> _Selected text_
>>>>>

In this post, I briefly review a few methods to select rows and/or columns of a DataFrame that satisfy one or more criteria. I then introduce two additional requirements that arises frequently in practice–slicing with previously unknown criteria and managing serialization and deserialization to recover the desired data structure.

Lever multiIndexes

I often find pandas’ multiIndex to be helpful, although I do not observe it used very often. With a multi-indexed DataFrame, pandas’ .xs method is a clean way to select instances, as it can be executed in a piecewise sequence of criteria. A downside is that you lose the multiIndex level(s) from your table.

When you have a multi-indexed dataframe, we can use .loc at varying depth. In general, .loc expects a row indexer followed by a column indexer. To select multiple labels (values) of a level, list them; same for the columns you want to tabulate:

df.loc[['NA', 'EMEA', 'LA'], ['post_dt', 'swift_msg']]

Note that the row indexer in this example is one list, as is that of the column indexer; this will look into level 0 of the multiIndex. To further utilize the multiIndex, provide multiple lists of labels, bounded as one indexer by a tuple:

df.loc[(['NA', 'EMEA', 'LA'], ['Mining', 'Retail']), ['post_dt', 'swift_msg']]

Pushing further, we arrive at the pinacle of dataframe slicing: the IndexSlice:

df.loc[pd.IndexSlice[:, ['Mining', 'Retail']], ['post_dt', 'swift_msg']]

: is interpreted as “include every label in this level,” which in this example implies “all geographies.”

Note that all of the above are more organized and readable version of applying a boolean mask like df[(df['A']==0) & (df['B']==1)].

When slicing goes awry

Often, we try to progammatically select a (sub)category of something from a data set containing multiple groups. With commercial payments, the entire data set may contain multiple bank clients and payment channels (paper check, ACH, wires, etc.), but not every client may have made payments through all channels. We do not know this in advance and yet ask the program to slice thousands of samples.

Pandas’ .xs() method will slice a dataframe on the basis of one level of an index. If the value we specify is absent, a KeyError is produced:

import pandas as pd

df = pd.DataFrame({'c': ['x', 'x', 'y'], 'b': [1, 2, 3]}).set_index('c')
df.xs('z')

KeyError: 'z'

How should we handle this error so that the program will proceed to slice the next requested subject?

The following block provides KeyError (most specific) versus Exception (next level up); print(error) will produce 'z'.

df = pd.DataFrame({'c': ['x', 'x', 'y'], 'b': [1, 2, 3]}).set_index('c')

try:
    df.xs('z')

<<<<<

Continue the post on slicing pandas DataFrames from the last line shown.

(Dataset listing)
>>>>>

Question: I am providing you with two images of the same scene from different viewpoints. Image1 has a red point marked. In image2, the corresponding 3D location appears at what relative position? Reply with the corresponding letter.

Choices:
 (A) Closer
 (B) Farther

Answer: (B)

<<<<<
>>>>>

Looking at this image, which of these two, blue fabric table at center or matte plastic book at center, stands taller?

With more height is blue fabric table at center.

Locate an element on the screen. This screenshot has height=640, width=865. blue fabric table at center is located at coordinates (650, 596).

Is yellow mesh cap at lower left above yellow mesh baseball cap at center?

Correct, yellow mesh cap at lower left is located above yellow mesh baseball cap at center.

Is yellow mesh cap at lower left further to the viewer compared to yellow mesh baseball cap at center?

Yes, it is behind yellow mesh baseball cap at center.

<<<<<
>>>>>

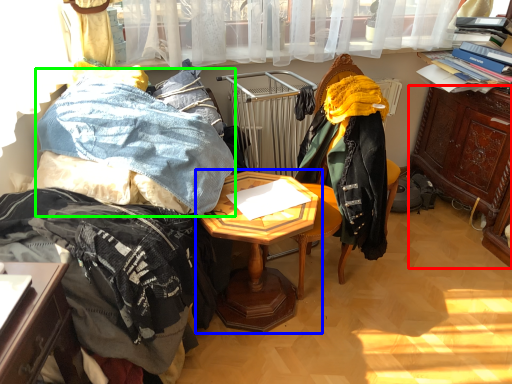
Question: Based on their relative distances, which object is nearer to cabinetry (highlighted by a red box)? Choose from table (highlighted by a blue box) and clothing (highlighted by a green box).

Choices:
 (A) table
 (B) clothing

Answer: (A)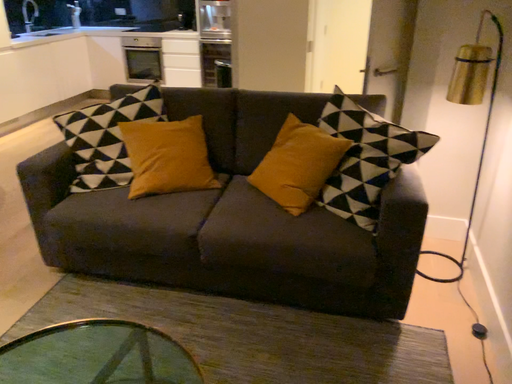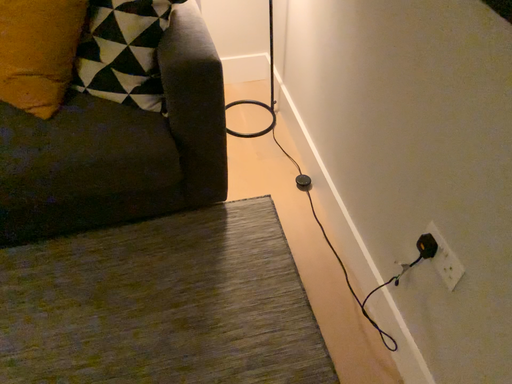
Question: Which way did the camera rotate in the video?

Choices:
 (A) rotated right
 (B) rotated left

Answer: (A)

<<<<<

> _Solved exercise_
except KeyError as error:
    print(error)
    print(f'custom message')

So with the code, we know to associate the output 'z' as a key of some kind. Let’s try to use exceptions’ internal attributes:

try:
    df.xs('z')
except KeyError as error:
    print(error)
    print(error.__traceback__)

>> > 'z'
< traceback object at 0x7fea784e9308 >

'z' is the __context__ and __cause__.

Let’s say these operations are within a function that we call from an external module. Where should we handle this potential error, in situ or in main.py? Intuitively in-line with the slicing operation:

def slice_it(data, rail):
    try:
        slice = data.xs(rail)
        print(f'Sample successful')
    except KeyError as error:
        print(f'KeyError {error}; i.e., not found in data')
        slice = pd.DataFrame()
    return slice


df = pd.DataFrame({'rails': ['x', 'x', 'y', 'q'],
                   'b': [1, 2, 3, 9]}).set_index('rails')
channels = ['x', 'y', 'abc', 'q']

for channel in channels:
    slice = slice_it(df, channel)
    if slice.empty:
        continue

The 3rd channel z is not in the data; the error will be printed and the code will attempt to sample the next rail, per the continue command. Any follow-on operations will only occur upon successful completion of the slice. Note that you cannot return None and apply a pandas method to check if the slice worked. Instead, we chose to return an empty DataFrame and check it with the .empty attribute.

If empty, we could log that the data were unavailable for that particular subject. Error and exception handling intertwines with how you design the scope of functions. The ease of deciding where to handle exceptions (in the processing function itself or a driver function) indicates how well you designed your function’s scope.